• Exercise input:
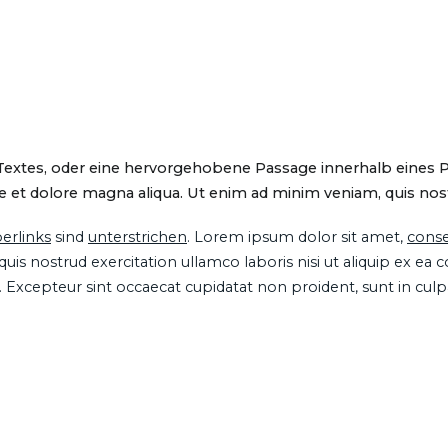
 Textes, oder eine hervorgehobene Passage innerhalb eines 
 et dolore magna aliqua. Ut enim ad minim veniam, quis nostru
erlinks
sind
unterstrichen
. Lorem ipsum dolor sit amet,
conse
is nostrud exercitation ullamco laboris nisi ut aliquip ex ea
ur. Excepteur sint occaecat cupidatat non proident, sunt in cul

• Requirement:
Output every line of text read from the records as a numbered list, omitting blank lines. Leave the pictures out of the answer.

• Result of the exercise:
1.  Textes, oder eine hervorgehobene Passage innerhalb eines 
2.  et dolore magna aliqua. Ut enim ad minim veniam, quis nostru
3. erlinks
4. sind
5. unterstrichen
6. . Lorem ipsum dolor sit amet,
7. conse
8. is nostrud exercitation ullamco laboris nisi ut aliquip ex ea
9. ur. Excepteur sint occaecat cupidatat non proident, sunt in cul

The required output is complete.